In the midst of a decidedly anti-voucher event, an AFL-CIO forum in Chicago, Democratic Presidential hopeful Joseph Lieberman articulated his stance on school choice. He announced he would support a pilot voucher program in the District of Columbia, a statement that brought a strong negative reaction from the audience.

“I’m going to speak the truth,” Lieberman responded to the hissing and booing crowd. “I’m going to say what I think about what’s best for America.”
CNN.com
August 7, 2003

LOUISIANA

DC Group Attacks Landrieu on Vouchers

In early September, D.C. Parents for School Choice ran a full-page ad in the New Orleans Times-Picayune criticizing Senator Mary Landrieu’s hypocrisy on the issue of school vouchers. Landrieu had supported vouchers in the past but had turned negative on the D.C. scholarship proposal.

“We always felt that Mary Landrieu was a good friend for parents in D.C. and cared about our children, which made her vote such a terrible disappointment,” Virginia Walden Ford, executive director of D.C. Parents for School Choice, told the Associated Press.

The ad featured a picture of a District school child, with the caption: “My mom wants you to know that Sen. Mary Landrieu doesn’t want me to go to the same school where her children go.”

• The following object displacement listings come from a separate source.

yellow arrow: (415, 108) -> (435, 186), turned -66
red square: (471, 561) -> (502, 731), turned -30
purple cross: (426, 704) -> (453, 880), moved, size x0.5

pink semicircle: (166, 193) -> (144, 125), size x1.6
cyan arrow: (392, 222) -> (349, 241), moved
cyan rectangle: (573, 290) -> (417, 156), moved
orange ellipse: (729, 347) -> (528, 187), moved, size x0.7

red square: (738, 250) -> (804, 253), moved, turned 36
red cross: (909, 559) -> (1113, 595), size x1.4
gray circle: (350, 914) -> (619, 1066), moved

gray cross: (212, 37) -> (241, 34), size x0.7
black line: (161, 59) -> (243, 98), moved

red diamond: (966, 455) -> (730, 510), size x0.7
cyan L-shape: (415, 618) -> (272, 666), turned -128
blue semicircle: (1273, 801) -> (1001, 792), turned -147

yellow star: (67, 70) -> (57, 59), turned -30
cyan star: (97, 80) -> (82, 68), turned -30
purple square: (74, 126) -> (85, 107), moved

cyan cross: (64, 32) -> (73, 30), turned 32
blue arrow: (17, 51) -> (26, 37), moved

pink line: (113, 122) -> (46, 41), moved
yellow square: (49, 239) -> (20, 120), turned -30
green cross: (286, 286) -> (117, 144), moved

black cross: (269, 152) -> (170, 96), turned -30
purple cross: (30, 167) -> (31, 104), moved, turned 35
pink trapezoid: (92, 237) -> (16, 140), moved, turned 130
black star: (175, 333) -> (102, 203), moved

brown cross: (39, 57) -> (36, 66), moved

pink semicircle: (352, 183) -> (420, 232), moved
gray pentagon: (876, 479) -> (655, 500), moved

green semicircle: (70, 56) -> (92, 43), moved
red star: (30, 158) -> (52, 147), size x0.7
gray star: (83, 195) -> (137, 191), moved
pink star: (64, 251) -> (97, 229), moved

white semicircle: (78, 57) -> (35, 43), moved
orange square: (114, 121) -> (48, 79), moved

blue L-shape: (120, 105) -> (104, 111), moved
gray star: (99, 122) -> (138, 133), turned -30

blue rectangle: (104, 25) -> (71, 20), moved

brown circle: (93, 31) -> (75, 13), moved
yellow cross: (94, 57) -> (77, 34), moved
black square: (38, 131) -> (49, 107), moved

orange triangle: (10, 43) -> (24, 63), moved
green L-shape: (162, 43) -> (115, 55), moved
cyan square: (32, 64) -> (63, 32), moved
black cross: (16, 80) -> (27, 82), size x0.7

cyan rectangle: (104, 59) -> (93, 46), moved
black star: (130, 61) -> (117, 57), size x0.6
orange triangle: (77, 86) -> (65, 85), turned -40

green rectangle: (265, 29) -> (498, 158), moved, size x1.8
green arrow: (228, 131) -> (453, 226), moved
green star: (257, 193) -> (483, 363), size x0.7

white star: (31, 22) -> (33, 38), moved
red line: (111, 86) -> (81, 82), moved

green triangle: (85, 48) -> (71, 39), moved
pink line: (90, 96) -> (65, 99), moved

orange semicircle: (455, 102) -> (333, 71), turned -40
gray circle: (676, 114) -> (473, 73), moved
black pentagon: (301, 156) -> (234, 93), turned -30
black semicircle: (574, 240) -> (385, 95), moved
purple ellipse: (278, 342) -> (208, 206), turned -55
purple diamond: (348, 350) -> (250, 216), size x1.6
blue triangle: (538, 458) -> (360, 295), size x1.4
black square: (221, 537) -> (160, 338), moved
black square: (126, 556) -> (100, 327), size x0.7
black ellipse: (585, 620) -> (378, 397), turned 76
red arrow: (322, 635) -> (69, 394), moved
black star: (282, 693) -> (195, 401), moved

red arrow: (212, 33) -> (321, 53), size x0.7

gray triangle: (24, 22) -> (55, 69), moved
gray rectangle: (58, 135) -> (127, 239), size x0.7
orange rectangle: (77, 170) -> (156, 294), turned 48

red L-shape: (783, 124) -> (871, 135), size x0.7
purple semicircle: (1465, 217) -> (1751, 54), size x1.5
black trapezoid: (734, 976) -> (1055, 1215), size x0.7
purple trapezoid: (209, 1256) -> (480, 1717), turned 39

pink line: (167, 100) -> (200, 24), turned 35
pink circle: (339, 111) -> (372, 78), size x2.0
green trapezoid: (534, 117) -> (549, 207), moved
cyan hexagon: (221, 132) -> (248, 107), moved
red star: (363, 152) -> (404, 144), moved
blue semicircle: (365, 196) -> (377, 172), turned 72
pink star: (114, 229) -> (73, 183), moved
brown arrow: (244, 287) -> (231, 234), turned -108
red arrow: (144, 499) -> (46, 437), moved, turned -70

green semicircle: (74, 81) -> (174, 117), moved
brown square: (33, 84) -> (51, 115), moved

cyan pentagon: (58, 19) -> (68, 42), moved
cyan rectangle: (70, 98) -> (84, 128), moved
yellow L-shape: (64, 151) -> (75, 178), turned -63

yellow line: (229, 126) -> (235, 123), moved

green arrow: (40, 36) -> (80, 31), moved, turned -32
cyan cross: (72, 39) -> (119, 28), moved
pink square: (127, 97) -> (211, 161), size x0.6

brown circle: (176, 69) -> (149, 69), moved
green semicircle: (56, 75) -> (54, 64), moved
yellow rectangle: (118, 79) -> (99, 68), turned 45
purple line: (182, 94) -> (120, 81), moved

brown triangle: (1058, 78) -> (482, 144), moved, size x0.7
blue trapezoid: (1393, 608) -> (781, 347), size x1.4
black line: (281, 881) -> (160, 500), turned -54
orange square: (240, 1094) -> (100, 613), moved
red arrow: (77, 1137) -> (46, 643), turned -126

Landrieu was quoted by the AP as saying: “We need the right kind of scholarship program or none at all.” The Louisiana Federation of Teachers President Fred Skelton defended Landrieu, saying she was only supporting her constituents. However, polling in Louisiana last spring showed significant support for vouchers in New Orleans and Baton Rouge. (See “Louisiana: Foster Offers Voucher Plan,” Friedman Report School Choice Roundup, School Reform News, May 2003.)
The Lafayette Advertiser
September 3, 2003

MICHIGAN

Public School Choice Continues to Grow

Three times more Michigan residents opted for public school choice in 2001 than in 1997, according to a report from The Heritage Foundation.

Inter-district school choice in Michigan was enacted in 1996 and expanded in 1999. The Heritage study showed 26,000 Michigan students were enrolled outside of their home districts, the Holland Sentinel reported recently.

The Holland Public Schools, a popular choice for parents, have benefitted from public school choice by gaining students. That gain compensates for the hundreds of students the Holland public schools have lost to charter schools. Although neighboring districts have agreements not to market in the other’s area, the state legislature intended the program to spur improvement through competition.

In the absence of direct advertising, features that drive school choice decisions are word-of-mouth, familiarity, and tradition. “My son graduated from there, I graduated from there, we wanted [our daughter] to graduate from [that] school,” reasoned one parent.

Senate Education Committee Chair Wayne Kuipers (R-Holland) questions why marketing is considered a bad idea. “Each district should make its case. Why is that different from any other enterprise? When you’re one enterprise, you have to market yourself,” he told the Holland Sentinel.
Holland Sentinel
August 8, 2003

NEW JERSEY

Poll Shows Strong Support for School Vouchers

A recent poll commissioned by local school choice advocates shows 66 percent of New Jersey families support vouchers. The poll was conducted on behalf of Excellent Education for Everyone (E3) by the Eagleton Institute of Politics Center for Public Interest Polling.

Respondents were asked, “Would you vote for or against a system of giving parents the option of using government-funded school vouchers to pay for tuition at the public, private or religious school of their choice?”

Sixty-one percent of Democrats, 68 percent of Independents, and 76 percent of Republicans said they would vote in favor of vouchers.

Support for vouchers was substantial across a wide range of income brackets, with favorable responses received from 70 percent of respondents making less than $50,000 a year and by 64 percent of respondents making $50,000-$100,000 a year. Minorities in New Jersey’s urban centers were especially supportive. Seventy-five percent of urban responders–72 percent of whom live in state’s special needs, or Abbott, districts–said they would vote for vouchers.